El título con el que he iniciado mi nuevo post, no es de mi autoría, sino que corresponde a la del Venerable Siervo de Dios P. Félix de Jesús Rougier (18591938), quien fue un sacerdote que se dejó llevar y formar por el amor a la Santísima Virgen María. No porque la considerara más importante o relevante que Cristo, sino, porque al ser su madre, debía tener un lugar significativo en su vida. El P. Félix, la quiso tanto, que le dedicó sus últimas palabras antes de morir, dejándonos, la divisa, cuyo espíritu, se sigue repitiendo y actualizando en quienes vivimos la Espiritualidad de la Cruz: ¡Con María todo, sin ella nada!, es decir, después de Jesús, hemos de imitarla a ella, dejándonos tocar por su alegría y sencillez.
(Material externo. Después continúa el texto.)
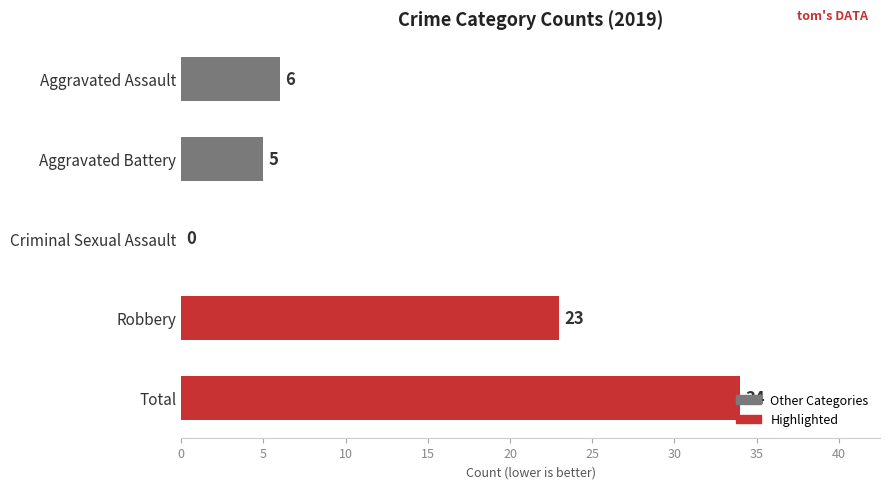

What is the sum of the values at Aggravated Battery and Robbery?

28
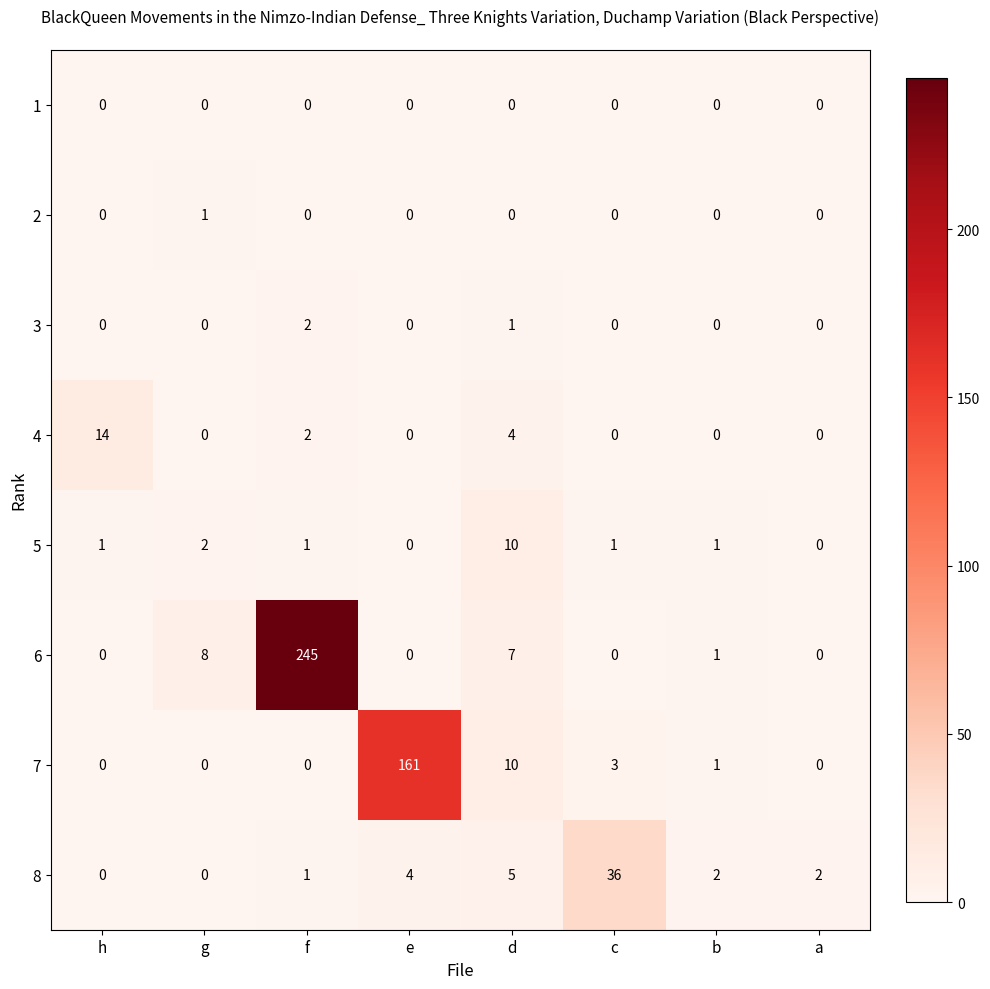

Which series has the largest total across all categories?

6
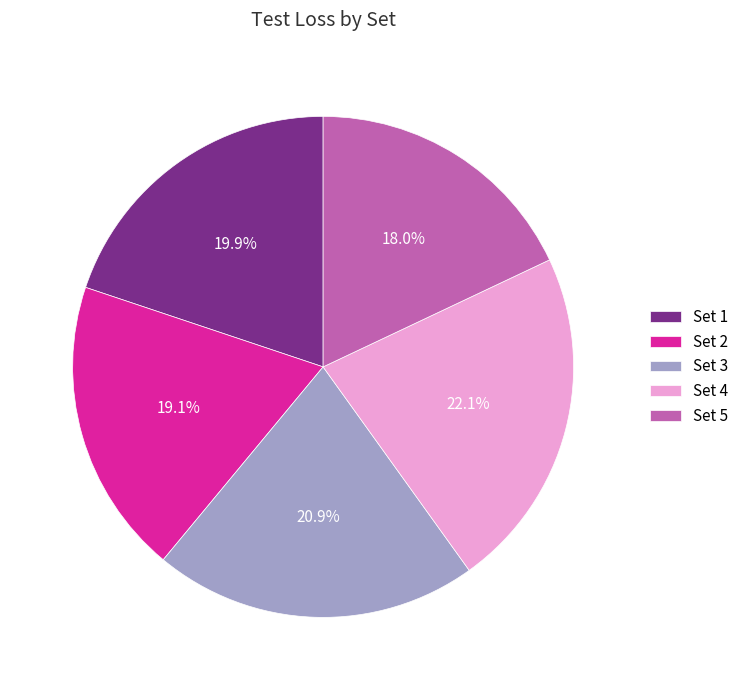

To the nearest percent, what is the combined percentage of Set 1 and Set 5?

38%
¿Cómo amar a Cristo si desconocemos a su propia madre? Ciertamente, siguiendo una de las reflexiones del P. Félix, encontramos, que “en el amor a María, nuestro modelo es Jesús”. Él, como hijo, la quiso con locura, pues incluso en el momento más crítico de su paso por el mundo, es decir, cuando extendió sus brazos en la cruz, no quiso dejarla sola, sino que se la encargó al apóstol Juan (Cf. Jn 19, 26-27), para que velara por sus necesidades. Si Jesús no rechazó a María, ¿por qué habríamos de hacerlo nosotros? Sin duda, ella es un ejemplo de esperanza y, a su vez, de coraje, pues supo acompañar a Jesús en las buenas y en las malas, realizando el proyecto que el Padre Celestial le había presentado a través del misterio de la Anunciación (Cf. Lc. 1, 26-38).
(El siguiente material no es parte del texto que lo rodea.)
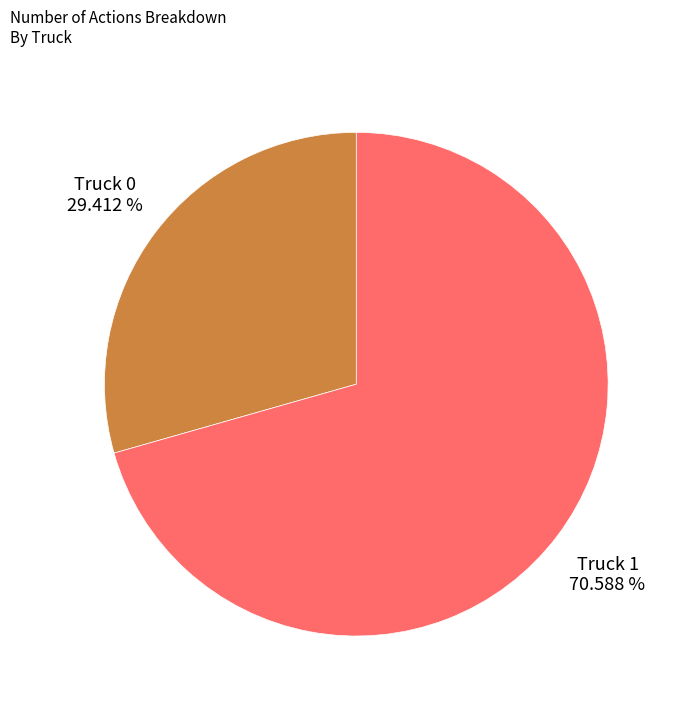

Does any single category account for the majority?

Yes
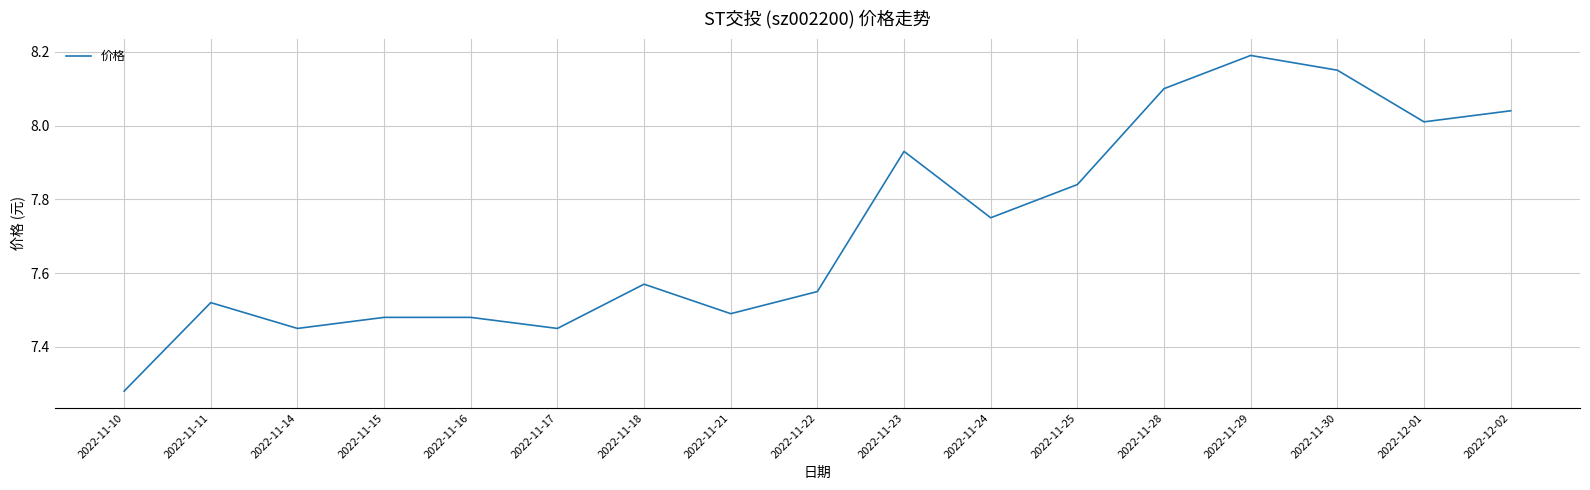

The value at 2022-11-28 is 4.8. True or false?

False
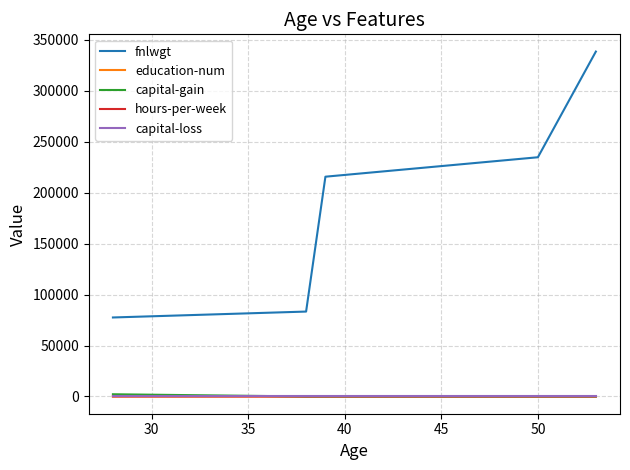

True or false: fnlwgt and capital-loss cross at least once.

False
No veamos a la Virgen María, como una persona lejana o distante, cayendo en una actitud rebuscadamente piadosa, sino como a una amiga que recorrió el mismo camino al que Cristo nos está llamando; el camino del Evangelio. Ella, siendo de carne y hueso, se acerca a nuestra vida, para decirnos suavemente al oído: “Si yo pude, tú también”, es decir, nos contagia a través de su entusiasmo maternal, para que aprendamos a escuchar la voz de Dios, siendo capaces de amarlo hasta el final. En María, nuestra madre, encontramos un ejemplo marcado por la apertura a la acción del Espíritu Santo. Como ella, seamos capaces de amar y, desde ahí, conquistar la santidad, a partir de la vida cotidiana.